**Exercise:** Your reply should contain every record, restated word for word.

**Input data:**

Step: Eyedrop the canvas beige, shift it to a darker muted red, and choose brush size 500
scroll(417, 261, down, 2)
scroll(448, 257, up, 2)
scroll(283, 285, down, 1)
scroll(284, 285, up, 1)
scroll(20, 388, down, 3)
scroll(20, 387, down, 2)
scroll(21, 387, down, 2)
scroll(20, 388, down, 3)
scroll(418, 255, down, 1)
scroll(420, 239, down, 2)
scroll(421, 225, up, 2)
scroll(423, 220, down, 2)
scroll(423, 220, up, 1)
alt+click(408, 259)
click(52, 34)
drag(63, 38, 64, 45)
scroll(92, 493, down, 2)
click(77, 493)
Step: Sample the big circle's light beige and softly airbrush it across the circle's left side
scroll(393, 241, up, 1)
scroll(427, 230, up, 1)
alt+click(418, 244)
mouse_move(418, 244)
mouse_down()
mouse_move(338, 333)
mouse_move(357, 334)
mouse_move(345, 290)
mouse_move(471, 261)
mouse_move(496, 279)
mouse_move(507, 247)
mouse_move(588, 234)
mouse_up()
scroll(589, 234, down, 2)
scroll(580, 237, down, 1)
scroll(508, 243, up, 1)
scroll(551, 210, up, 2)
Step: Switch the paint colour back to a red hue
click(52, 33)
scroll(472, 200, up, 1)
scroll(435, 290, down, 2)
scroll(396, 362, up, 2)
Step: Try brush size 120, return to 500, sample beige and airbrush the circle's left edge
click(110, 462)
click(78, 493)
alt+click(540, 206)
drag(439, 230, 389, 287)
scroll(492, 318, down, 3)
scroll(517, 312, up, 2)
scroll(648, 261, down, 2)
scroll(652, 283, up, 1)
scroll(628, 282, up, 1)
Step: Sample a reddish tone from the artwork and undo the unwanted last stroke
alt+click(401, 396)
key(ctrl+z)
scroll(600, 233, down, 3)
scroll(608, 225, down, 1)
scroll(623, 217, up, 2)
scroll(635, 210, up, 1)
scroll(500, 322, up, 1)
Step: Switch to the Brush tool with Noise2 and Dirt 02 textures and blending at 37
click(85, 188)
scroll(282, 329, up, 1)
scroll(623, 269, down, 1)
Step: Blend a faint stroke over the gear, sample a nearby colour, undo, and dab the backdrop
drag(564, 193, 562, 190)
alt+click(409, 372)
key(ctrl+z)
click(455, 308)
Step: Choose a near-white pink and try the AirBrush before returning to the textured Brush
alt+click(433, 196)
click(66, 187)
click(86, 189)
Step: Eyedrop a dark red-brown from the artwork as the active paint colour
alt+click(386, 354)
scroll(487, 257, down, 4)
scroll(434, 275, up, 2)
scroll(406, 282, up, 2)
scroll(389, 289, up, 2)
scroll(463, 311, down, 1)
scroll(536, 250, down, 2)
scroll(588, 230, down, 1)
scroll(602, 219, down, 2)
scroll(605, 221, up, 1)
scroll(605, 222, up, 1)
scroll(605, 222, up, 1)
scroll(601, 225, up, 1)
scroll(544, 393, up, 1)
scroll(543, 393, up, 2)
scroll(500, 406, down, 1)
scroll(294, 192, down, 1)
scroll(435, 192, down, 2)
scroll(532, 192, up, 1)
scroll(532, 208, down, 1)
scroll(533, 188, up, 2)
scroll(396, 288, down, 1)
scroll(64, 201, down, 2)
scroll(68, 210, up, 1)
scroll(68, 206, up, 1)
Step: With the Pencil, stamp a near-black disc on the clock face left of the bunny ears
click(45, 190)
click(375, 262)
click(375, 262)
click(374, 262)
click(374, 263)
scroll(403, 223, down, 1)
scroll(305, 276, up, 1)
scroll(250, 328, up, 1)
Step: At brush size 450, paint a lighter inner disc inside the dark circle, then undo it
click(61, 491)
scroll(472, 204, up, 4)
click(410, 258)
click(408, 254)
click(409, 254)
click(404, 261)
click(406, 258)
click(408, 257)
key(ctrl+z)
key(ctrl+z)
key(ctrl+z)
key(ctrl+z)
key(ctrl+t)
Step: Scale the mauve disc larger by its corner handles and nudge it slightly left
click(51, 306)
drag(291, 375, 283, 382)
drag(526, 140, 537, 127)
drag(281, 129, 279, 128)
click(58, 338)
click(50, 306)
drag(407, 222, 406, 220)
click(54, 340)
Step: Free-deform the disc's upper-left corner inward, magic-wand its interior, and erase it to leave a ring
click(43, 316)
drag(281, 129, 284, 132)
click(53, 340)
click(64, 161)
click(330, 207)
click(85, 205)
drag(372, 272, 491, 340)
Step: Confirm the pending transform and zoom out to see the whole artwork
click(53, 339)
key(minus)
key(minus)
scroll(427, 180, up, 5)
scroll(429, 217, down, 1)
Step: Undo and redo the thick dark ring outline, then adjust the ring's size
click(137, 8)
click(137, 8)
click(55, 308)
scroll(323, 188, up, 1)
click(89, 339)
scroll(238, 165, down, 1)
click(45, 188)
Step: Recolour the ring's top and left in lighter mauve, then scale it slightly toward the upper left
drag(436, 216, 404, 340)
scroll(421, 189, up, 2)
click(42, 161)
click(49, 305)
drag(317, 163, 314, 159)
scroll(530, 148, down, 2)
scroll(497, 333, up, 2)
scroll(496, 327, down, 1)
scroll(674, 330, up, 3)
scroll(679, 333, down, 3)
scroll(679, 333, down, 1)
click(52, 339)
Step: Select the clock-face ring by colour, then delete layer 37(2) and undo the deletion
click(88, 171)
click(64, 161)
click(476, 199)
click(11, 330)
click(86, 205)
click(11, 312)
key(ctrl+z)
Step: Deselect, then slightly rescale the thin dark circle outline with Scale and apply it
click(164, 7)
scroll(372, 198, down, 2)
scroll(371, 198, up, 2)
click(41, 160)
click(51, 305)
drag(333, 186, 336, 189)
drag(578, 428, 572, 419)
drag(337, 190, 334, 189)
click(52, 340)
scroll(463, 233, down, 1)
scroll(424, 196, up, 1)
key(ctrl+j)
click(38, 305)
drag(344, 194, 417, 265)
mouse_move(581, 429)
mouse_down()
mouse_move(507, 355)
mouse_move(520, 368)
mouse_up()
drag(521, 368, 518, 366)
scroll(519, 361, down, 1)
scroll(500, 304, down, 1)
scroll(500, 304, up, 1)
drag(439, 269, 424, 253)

**Exercise solution:**
Step: Eyedrop the canvas beige, shift it to a darker muted red, and choose brush size 500
scroll(417, 261, down, 2)
scroll(448, 257, up, 2)
scroll(283, 285, down, 1)
scroll(284, 285, up, 1)
scroll(20, 388, down, 3)
scroll(20, 387, down, 2)
scroll(21, 387, down, 2)
scroll(20, 388, down, 3)
scroll(418, 255, down, 1)
scroll(420, 239, down, 2)
scroll(421, 225, up, 2)
scroll(423, 220, down, 2)
scroll(423, 220, up, 1)
alt+click(408, 259)
click(52, 34)
drag(63, 38, 64, 45)
scroll(92, 493, down, 2)
click(77, 493)
Step: Sample the big circle's light beige and softly airbrush it across the circle's left side
scroll(393, 241, up, 1)
scroll(427, 230, up, 1)
alt+click(418, 244)
mouse_move(418, 244)
mouse_down()
mouse_move(338, 333)
mouse_move(357, 334)
mouse_move(345, 290)
mouse_move(471, 261)
mouse_move(496, 279)
mouse_move(507, 247)
mouse_move(588, 234)
mouse_up()
scroll(589, 234, down, 2)
scroll(580, 237, down, 1)
scroll(508, 243, up, 1)
scroll(551, 210, up, 2)
Step: Switch the paint colour back to a red hue
click(52, 33)
scroll(472, 200, up, 1)
scroll(435, 290, down, 2)
scroll(396, 362, up, 2)
Step: Try brush size 120, return to 500, sample beige and airbrush the circle's left edge
click(110, 462)
click(78, 493)
alt+click(540, 206)
drag(439, 230, 389, 287)
scroll(492, 318, down, 3)
scroll(517, 312, up, 2)
scroll(648, 261, down, 2)
scroll(652, 283, up, 1)
scroll(628, 282, up, 1)
Step: Sample a reddish tone from the artwork and undo the unwanted last stroke
alt+click(401, 396)
key(ctrl+z)
scroll(600, 233, down, 3)
scroll(608, 225, down, 1)
scroll(623, 217, up, 2)
scroll(635, 210, up, 1)
scroll(500, 322, up, 1)
Step: Switch to the Brush tool with Noise2 and Dirt 02 textures and blending at 37
click(85, 188)
scroll(282, 329, up, 1)
scroll(623, 269, down, 1)
Step: Blend a faint stroke over the gear, sample a nearby colour, undo, and dab the backdrop
drag(564, 193, 562, 190)
alt+click(409, 372)
key(ctrl+z)
click(455, 308)
Step: Choose a near-white pink and try the AirBrush before returning to the textured Brush
alt+click(433, 196)
click(66, 187)
click(86, 189)
Step: Eyedrop a dark red-brown from the artwork as the active paint colour
alt+click(386, 354)
scroll(487, 257, down, 4)
scroll(434, 275, up, 2)
scroll(406, 282, up, 2)
scroll(389, 289, up, 2)
scroll(463, 311, down, 1)
scroll(536, 250, down, 2)
scroll(588, 230, down, 1)
scroll(602, 219, down, 2)
scroll(605, 221, up, 1)
scroll(605, 222, up, 1)
scroll(605, 222, up, 1)
scroll(601, 225, up, 1)
scroll(544, 393, up, 1)
scroll(543, 393, up, 2)
scroll(500, 406, down, 1)
scroll(294, 192, down, 1)
scroll(435, 192, down, 2)
scroll(532, 192, up, 1)
scroll(532, 208, down, 1)
scroll(533, 188, up, 2)
scroll(396, 288, down, 1)
scroll(64, 201, down, 2)
scroll(68, 210, up, 1)
scroll(68, 206, up, 1)
Step: With the Pencil, stamp a near-black disc on the clock face left of the bunny ears
click(45, 190)
click(375, 262)
click(375, 262)
click(374, 262)
click(374, 263)
scroll(403, 223, down, 1)
scroll(305, 276, up, 1)
scroll(250, 328, up, 1)
Step: At brush size 450, paint a lighter inner disc inside the dark circle, then undo it
click(61, 491)
scroll(472, 204, up, 4)
click(410, 258)
click(408, 254)
click(409, 254)
click(404, 261)
click(406, 258)
click(408, 257)
key(ctrl+z)
key(ctrl+z)
key(ctrl+z)
key(ctrl+z)
key(ctrl+t)
Step: Scale the mauve disc larger by its corner handles and nudge it slightly left
click(51, 306)
drag(291, 375, 283, 382)
drag(526, 140, 537, 127)
drag(281, 129, 279, 128)
click(58, 338)
click(50, 306)
drag(407, 222, 406, 220)
click(54, 340)
Step: Free-deform the disc's upper-left corner inward, magic-wand its interior, and erase it to leave a ring
click(43, 316)
drag(281, 129, 284, 132)
click(53, 340)
click(64, 161)
click(330, 207)
click(85, 205)
drag(372, 272, 491, 340)
Step: Confirm the pending transform and zoom out to see the whole artwork
click(53, 339)
key(minus)
key(minus)
scroll(427, 180, up, 5)
scroll(429, 217, down, 1)
Step: Undo and redo the thick dark ring outline, then adjust the ring's size
click(137, 8)
click(137, 8)
click(55, 308)
scroll(323, 188, up, 1)
click(89, 339)
scroll(238, 165, down, 1)
click(45, 188)
Step: Recolour the ring's top and left in lighter mauve, then scale it slightly toward the upper left
drag(436, 216, 404, 340)
scroll(421, 189, up, 2)
click(42, 161)
click(49, 305)
drag(317, 163, 314, 159)
scroll(530, 148, down, 2)
scroll(497, 333, up, 2)
scroll(496, 327, down, 1)
scroll(674, 330, up, 3)
scroll(679, 333, down, 3)
scroll(679, 333, down, 1)
click(52, 339)
Step: Select the clock-face ring by colour, then delete layer 37(2) and undo the deletion
click(88, 171)
click(64, 161)
click(476, 199)
click(11, 330)
click(86, 205)
click(11, 312)
key(ctrl+z)
Step: Deselect, then slightly rescale the thin dark circle outline with Scale and apply it
click(164, 7)
scroll(372, 198, down, 2)
scroll(371, 198, up, 2)
click(41, 160)
click(51, 305)
drag(333, 186, 336, 189)
drag(578, 428, 572, 419)
drag(337, 190, 334, 189)
click(52, 340)
scroll(463, 233, down, 1)
scroll(424, 196, up, 1)
key(ctrl+j)
click(38, 305)
drag(344, 194, 417, 265)
mouse_move(581, 429)
mouse_down()
mouse_move(507, 355)
mouse_move(520, 368)
mouse_up()
drag(521, 368, 518, 366)
scroll(519, 361, down, 1)
scroll(500, 304, down, 1)
scroll(500, 304, up, 1)
drag(439, 269, 424, 253)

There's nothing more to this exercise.